STORED DATA below:

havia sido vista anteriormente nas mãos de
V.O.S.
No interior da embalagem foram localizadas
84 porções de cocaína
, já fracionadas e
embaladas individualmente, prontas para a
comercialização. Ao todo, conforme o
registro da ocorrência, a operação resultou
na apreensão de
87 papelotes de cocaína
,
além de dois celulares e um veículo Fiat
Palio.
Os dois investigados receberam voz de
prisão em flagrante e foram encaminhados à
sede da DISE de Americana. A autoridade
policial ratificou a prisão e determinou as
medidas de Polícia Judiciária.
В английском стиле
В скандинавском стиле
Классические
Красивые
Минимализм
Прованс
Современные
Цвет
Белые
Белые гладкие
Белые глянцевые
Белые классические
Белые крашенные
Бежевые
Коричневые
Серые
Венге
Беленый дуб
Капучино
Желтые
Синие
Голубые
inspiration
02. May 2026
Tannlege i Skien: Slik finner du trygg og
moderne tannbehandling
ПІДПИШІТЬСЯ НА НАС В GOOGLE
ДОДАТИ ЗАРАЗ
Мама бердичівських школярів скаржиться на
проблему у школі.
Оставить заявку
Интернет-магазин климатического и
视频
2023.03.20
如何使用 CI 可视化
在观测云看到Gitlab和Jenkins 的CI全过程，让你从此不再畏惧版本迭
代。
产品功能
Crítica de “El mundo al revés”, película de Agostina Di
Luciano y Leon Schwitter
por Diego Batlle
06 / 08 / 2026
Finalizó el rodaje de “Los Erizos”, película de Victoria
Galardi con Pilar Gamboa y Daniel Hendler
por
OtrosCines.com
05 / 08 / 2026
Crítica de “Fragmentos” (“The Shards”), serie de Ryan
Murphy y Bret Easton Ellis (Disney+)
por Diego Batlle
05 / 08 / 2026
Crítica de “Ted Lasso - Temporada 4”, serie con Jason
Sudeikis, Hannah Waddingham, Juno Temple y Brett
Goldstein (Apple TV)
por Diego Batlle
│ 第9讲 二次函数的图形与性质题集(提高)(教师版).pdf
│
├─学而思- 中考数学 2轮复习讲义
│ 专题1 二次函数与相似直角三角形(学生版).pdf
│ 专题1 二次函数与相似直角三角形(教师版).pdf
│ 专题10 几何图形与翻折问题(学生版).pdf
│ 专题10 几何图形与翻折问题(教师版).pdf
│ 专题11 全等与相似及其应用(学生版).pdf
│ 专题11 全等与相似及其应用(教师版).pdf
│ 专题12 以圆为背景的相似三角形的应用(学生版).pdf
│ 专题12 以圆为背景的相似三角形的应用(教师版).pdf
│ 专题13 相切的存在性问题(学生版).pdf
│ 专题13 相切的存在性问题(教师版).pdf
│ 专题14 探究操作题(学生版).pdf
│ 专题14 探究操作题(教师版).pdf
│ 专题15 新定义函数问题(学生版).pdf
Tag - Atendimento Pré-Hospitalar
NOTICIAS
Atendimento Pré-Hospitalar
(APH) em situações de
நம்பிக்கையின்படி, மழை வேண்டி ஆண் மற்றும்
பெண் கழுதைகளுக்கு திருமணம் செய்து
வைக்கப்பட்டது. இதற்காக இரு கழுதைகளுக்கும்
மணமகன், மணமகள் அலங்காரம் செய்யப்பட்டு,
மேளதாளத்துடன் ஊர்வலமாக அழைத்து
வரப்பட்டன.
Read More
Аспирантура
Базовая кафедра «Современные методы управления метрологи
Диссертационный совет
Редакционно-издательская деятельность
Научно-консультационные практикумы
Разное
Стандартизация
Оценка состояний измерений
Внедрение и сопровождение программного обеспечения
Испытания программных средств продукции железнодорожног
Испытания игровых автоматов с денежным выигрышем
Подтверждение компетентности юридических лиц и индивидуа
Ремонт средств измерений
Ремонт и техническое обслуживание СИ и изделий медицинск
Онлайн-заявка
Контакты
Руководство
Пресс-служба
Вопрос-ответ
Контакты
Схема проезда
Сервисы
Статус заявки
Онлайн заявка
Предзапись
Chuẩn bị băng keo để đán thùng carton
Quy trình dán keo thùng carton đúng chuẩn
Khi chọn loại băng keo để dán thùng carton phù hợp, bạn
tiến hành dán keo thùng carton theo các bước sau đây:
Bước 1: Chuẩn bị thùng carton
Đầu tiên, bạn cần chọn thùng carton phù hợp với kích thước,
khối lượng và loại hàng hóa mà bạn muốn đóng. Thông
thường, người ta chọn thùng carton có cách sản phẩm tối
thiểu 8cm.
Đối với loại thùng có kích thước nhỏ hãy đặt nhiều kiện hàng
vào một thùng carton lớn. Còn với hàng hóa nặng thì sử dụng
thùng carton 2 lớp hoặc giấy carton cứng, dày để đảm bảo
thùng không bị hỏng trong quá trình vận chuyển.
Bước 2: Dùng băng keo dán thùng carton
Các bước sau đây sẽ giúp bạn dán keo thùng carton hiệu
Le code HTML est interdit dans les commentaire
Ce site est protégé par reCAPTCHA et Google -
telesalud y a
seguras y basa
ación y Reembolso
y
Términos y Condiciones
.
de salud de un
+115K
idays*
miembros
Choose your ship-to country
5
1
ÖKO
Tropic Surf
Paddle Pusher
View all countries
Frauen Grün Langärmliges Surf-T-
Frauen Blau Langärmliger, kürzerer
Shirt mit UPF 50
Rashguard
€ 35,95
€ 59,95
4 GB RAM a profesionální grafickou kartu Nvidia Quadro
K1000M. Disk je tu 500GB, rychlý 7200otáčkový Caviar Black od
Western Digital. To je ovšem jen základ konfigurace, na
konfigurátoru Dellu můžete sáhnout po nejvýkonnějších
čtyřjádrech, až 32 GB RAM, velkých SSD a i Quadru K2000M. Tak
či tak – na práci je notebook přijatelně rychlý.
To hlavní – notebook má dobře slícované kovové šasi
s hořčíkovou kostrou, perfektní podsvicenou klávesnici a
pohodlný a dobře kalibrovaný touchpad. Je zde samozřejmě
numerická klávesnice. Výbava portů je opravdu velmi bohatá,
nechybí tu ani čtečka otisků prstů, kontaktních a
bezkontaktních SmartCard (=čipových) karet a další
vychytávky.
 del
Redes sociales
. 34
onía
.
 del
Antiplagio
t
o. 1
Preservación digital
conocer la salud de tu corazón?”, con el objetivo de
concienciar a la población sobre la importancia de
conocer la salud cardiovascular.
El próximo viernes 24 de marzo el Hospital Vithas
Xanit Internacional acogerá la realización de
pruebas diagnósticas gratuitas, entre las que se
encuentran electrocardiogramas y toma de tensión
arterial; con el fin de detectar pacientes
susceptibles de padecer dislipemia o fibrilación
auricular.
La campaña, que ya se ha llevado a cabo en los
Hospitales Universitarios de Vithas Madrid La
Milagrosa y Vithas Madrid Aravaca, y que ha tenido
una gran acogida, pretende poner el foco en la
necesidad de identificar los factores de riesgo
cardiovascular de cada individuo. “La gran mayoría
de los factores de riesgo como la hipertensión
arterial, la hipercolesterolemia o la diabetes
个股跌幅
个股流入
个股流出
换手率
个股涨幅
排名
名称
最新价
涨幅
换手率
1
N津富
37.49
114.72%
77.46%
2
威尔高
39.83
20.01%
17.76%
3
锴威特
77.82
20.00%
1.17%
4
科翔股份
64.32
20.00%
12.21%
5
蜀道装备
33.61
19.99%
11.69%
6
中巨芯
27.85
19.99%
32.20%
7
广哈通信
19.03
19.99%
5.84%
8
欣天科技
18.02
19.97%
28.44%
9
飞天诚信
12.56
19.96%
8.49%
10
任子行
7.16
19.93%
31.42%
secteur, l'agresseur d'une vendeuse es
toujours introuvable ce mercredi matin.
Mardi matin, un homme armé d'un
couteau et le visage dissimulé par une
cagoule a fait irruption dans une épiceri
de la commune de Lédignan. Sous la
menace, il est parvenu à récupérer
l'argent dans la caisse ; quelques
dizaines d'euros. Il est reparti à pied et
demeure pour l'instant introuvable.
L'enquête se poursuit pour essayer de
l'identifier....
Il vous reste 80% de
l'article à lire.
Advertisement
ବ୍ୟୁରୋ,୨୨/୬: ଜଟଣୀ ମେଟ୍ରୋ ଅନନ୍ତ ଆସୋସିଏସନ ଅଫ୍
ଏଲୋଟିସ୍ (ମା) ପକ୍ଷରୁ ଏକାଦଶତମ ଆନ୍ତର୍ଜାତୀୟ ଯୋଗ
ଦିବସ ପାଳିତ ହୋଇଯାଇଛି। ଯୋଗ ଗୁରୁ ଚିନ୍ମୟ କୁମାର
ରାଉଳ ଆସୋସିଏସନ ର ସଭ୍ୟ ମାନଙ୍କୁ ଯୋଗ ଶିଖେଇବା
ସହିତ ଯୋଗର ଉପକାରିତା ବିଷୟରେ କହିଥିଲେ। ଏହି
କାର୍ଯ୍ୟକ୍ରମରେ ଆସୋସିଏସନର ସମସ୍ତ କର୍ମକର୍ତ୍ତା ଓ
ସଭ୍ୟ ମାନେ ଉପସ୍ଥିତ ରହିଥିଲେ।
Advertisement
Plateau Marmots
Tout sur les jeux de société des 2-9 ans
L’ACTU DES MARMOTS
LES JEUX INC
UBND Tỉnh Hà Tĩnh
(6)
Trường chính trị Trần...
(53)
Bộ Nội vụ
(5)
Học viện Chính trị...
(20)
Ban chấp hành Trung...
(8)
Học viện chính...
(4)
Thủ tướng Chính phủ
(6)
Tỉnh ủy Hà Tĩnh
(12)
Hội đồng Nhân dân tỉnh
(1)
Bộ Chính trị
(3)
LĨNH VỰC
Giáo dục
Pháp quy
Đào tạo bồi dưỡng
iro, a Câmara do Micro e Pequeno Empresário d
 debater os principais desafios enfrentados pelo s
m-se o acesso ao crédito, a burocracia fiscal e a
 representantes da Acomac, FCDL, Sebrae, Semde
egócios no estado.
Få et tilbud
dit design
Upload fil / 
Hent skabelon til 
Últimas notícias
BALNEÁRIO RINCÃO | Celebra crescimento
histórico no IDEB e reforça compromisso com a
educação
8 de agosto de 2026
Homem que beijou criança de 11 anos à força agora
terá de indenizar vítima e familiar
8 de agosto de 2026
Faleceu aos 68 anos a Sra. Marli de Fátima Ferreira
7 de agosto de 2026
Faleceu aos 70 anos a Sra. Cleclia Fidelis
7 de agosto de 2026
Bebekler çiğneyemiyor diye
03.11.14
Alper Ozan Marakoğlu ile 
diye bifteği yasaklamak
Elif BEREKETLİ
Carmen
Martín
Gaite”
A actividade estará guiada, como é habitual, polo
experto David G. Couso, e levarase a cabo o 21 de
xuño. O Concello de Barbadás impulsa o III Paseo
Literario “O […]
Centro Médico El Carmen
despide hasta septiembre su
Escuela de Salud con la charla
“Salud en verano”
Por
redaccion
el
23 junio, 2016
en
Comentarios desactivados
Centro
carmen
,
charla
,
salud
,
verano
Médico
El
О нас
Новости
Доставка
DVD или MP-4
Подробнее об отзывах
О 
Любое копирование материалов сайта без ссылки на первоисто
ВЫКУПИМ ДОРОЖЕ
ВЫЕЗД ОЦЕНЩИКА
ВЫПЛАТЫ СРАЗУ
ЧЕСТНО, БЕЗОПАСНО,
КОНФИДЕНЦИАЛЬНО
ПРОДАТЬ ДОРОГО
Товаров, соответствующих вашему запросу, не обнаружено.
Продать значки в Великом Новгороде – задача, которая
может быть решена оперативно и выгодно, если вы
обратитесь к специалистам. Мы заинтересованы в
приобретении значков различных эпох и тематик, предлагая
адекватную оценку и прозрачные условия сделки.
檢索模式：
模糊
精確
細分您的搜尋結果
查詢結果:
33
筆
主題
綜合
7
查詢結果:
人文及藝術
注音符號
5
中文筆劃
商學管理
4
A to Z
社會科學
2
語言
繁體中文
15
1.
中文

End of STORED DATA.

YOUR TASK:
Take the line above containing "egócios no estado.", the line containing "Homem que beijou", and all lines in between, and copy them exactly without anything else.

SOLUTION TO THIS TASK:
egócios no estado.
Få et tilbud
dit design
Upload fil / 
Hent skabelon til 
Últimas notícias
BALNEÁRIO RINCÃO | Celebra crescimento
histórico no IDEB e reforça compromisso com a
educação
8 de agosto de 2026
Homem que beijou criança de 11 anos à força agora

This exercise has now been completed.